Sally pulled the Ka out into the road.
‘Is he there?’ Millie dragged the blazer over her head and shrank further into the footwell, her hands over her head. ‘Is he? Oh, my God, I’m
Sally pulled up alongside the purple car. She let the car stop in the middle of the road, and turned woodenly to look at the man. He was mixed race, with a little pencil moustache and very shiny gelled hair. He wore a tight white T-shirt and a thick gold necklace. At first he didn’t notice her. He was watching the gates of the school. Then he sensed her presence. He turned, met her eyes and gave her a slow smile, revealing a single diamond mounted in one of his front teeth. ‘What?’ he mouthed. ‘What?’
She floored the accelerator and the little car shot down the hill, screeching, making pedestrians stop and stare.
‘
At the bottom of the hill she glanced into the rear-view mirror and saw that he hadn’t attempted to follow. She swung the car left past the big nineteenth-century church on the fork, then to the right, then left again, putting as much distance as she could between themselves and the man. She didn’t stop until she’d reached Peppercorn, way out in the deserted countryside. She got out and stood on the lawn, breathing the sulphury smell of the engine and the organic waft of cow manure and grass – scanning the valley where the line of commuters wound its sluggish way towards the motorway. When she was sure nothing had followed them she went back to the car and opened the door. Millie ventured out from under the blazer, her hair mussed and sticking out all over the place, a bleary, lost look on her face. She crawled out, limp and exhausted, her head hanging.
‘Can we go inside now?’
Sally carried all her work gear into the cottage and put it in a pile in the corner.
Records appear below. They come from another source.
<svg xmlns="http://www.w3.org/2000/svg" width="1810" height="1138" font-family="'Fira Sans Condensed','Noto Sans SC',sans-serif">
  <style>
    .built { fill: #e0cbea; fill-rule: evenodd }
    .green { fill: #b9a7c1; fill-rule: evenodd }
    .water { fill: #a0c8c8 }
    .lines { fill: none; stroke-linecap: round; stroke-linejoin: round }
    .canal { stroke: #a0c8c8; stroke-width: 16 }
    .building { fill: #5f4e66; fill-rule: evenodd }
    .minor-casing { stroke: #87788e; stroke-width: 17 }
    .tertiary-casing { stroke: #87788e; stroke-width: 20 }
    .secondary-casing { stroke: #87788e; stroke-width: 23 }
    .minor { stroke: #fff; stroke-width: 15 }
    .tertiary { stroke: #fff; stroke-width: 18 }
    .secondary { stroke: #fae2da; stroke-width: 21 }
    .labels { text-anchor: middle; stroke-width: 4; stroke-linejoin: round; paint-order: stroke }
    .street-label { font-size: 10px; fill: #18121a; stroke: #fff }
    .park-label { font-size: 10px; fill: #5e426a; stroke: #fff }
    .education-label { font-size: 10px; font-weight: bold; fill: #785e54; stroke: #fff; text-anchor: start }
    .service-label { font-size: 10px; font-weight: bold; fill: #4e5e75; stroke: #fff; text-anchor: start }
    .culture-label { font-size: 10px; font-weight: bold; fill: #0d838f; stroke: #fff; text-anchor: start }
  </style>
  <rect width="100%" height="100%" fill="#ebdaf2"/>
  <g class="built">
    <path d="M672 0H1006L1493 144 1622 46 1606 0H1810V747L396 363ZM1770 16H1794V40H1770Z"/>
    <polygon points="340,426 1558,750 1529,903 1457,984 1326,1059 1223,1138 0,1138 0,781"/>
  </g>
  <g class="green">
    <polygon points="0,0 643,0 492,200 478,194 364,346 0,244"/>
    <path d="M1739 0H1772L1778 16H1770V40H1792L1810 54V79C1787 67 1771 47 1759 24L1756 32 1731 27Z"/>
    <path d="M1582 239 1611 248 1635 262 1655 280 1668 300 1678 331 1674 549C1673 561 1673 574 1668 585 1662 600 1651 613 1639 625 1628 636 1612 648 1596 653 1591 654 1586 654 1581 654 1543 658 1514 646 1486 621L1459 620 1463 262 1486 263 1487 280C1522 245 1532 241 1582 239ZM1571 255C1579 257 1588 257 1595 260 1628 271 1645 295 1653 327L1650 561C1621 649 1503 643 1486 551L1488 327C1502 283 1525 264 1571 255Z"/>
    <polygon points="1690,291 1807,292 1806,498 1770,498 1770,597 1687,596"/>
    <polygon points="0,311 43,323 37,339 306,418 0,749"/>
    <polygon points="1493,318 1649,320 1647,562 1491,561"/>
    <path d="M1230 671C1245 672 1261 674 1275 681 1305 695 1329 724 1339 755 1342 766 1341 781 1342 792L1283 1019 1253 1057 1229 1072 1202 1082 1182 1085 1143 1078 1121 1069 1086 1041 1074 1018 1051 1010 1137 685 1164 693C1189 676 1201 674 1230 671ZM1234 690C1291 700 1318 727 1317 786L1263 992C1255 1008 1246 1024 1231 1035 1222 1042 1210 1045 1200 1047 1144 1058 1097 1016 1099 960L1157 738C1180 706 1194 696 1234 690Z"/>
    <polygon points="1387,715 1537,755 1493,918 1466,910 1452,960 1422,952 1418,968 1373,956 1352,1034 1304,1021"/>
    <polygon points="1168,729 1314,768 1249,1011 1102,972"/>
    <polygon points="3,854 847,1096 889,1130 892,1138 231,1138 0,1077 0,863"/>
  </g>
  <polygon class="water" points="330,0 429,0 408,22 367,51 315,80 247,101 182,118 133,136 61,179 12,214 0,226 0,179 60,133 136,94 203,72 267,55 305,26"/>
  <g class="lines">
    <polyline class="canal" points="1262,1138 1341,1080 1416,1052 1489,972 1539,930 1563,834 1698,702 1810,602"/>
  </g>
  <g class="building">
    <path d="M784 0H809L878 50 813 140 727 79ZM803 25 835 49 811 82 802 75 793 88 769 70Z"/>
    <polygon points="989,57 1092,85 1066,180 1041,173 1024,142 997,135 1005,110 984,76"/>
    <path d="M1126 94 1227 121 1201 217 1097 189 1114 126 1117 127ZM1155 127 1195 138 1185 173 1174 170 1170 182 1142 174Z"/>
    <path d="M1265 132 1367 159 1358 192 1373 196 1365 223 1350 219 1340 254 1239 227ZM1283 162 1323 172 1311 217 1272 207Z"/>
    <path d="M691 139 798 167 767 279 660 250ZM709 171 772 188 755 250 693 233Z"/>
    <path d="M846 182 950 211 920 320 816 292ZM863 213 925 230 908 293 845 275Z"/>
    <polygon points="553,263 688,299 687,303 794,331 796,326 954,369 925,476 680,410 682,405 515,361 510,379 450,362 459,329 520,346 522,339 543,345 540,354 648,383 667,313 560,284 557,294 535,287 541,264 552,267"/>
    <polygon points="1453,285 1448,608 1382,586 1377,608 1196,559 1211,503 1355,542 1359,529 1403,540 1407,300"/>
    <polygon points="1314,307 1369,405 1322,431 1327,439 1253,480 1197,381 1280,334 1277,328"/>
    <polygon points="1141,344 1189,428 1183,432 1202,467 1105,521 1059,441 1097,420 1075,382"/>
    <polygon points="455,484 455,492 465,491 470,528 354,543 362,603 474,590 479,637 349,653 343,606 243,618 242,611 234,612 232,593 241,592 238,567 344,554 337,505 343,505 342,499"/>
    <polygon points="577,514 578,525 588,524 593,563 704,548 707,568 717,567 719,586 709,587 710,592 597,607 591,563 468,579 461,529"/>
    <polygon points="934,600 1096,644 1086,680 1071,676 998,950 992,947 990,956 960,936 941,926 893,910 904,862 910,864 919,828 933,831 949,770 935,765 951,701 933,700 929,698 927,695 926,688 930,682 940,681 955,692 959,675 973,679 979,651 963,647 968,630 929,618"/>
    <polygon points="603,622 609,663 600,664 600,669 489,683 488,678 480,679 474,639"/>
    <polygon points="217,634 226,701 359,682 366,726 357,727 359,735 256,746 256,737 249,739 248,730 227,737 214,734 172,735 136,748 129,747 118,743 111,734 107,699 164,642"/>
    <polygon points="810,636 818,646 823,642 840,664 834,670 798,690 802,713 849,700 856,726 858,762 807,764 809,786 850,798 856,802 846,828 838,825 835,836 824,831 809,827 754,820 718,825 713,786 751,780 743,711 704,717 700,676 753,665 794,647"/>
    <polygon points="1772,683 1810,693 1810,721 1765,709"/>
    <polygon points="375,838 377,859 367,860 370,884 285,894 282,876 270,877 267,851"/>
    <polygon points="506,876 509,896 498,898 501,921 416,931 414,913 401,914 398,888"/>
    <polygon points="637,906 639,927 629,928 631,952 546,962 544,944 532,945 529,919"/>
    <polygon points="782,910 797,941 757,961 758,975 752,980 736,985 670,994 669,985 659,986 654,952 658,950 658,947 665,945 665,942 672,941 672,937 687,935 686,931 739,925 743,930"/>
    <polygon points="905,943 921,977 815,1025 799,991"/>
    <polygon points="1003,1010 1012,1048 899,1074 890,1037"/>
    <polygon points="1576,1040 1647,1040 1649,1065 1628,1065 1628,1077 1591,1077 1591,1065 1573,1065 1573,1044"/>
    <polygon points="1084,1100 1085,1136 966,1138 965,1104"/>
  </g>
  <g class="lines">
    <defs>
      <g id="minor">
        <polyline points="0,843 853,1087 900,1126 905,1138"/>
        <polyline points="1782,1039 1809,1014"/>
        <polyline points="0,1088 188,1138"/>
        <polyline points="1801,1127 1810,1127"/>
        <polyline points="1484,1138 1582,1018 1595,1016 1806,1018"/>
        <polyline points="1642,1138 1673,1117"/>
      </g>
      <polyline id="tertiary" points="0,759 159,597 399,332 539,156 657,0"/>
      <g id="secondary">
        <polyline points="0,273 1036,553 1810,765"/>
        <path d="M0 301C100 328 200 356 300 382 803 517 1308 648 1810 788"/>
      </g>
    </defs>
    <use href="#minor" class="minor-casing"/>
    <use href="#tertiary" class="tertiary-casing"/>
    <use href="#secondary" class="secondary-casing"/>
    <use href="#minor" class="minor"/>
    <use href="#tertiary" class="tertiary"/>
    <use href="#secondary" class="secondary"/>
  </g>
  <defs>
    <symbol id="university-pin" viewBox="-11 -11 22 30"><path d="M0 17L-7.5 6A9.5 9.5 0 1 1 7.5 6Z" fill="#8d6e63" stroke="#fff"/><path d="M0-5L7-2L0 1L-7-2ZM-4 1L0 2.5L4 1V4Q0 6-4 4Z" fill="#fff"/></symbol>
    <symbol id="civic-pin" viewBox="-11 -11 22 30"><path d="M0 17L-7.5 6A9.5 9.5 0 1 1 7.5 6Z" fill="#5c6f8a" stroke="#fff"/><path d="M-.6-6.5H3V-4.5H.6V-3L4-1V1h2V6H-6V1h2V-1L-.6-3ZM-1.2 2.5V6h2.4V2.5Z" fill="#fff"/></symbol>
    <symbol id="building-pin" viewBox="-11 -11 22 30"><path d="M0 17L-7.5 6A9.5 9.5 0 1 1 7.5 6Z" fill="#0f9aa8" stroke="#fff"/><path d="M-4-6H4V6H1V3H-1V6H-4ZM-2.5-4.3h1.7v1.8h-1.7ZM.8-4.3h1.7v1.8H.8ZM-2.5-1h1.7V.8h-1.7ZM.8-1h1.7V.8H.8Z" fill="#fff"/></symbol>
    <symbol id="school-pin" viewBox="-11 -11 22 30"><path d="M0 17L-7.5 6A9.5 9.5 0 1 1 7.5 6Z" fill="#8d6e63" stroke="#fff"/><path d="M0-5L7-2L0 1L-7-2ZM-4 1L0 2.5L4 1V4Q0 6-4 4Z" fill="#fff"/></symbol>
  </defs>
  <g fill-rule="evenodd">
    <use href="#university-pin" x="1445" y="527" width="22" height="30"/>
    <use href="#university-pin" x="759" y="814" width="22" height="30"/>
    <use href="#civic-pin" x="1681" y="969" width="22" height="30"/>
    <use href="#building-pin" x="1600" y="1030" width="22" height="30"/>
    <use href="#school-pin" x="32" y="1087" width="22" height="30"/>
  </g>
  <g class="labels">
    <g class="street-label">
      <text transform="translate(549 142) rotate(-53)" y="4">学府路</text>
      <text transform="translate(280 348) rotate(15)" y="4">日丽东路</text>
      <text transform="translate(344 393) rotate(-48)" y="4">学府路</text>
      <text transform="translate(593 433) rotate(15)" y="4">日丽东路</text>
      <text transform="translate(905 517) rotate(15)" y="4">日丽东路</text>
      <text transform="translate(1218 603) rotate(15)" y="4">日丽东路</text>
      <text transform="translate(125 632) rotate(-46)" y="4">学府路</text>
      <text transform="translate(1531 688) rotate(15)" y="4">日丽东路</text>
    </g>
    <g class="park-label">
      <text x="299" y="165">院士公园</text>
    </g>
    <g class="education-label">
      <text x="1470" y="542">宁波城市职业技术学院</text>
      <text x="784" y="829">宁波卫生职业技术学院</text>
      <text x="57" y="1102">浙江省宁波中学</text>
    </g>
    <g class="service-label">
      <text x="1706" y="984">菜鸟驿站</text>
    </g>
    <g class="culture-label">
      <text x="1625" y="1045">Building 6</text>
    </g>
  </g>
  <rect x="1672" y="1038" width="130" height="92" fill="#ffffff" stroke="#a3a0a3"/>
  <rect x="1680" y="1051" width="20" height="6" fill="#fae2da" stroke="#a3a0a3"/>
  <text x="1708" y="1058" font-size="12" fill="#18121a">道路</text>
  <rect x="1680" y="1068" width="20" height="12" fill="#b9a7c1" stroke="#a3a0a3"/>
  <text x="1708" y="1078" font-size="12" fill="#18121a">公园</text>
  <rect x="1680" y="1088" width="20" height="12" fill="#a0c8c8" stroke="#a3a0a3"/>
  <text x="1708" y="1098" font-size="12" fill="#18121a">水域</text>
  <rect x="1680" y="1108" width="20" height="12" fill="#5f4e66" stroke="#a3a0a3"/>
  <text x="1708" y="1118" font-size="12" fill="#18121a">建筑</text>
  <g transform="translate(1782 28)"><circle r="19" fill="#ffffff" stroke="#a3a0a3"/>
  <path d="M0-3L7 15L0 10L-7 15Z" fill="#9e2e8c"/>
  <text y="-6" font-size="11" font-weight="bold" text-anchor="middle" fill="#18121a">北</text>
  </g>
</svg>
Then she went into the bedroom, Millie following. Sally kicked off her shoes and pulled back the covers.
‘What?’
‘Get in.’
‘But it’s only five o’-’
‘Please.’
Millie obediently kicked off her shoes and crawled on to the bed. Sally checked the curtains were drawn tight, then switched off the light and got in next to her daughter, embracing her from behind, her head resting on her back. She didn’t speak. She lay there, listening to Millie breathing, her eyes on the slit of light between the curtains. She counted in her head, slowly and rhythmically moving herself through the minutes, through the silence.
It was almost a quarter of an hour before Millie spoke. ‘I’m sorry.’
Sally nodded. She was sure it was true.
‘He’s involved in drugs.’
‘Oh, God,’ she said wearily. ‘Oh, God.’
‘He sells drugs in the school, and at Faulkener’s too. He goes back and forth between the two. I don’t take them, Mum. I don’t. I tried it once with Nial and Soph. Please, please, don’t tell Isabelle – please. We hated it. It made my heart race and I thought I was going to die, but everyone at school’s done it, honestly – you’d be so shocked, Mum, at who’s done it. The prefects have, some of the ones in the hockey teams. They do it before they have a match. It’s like it’s totally normal.’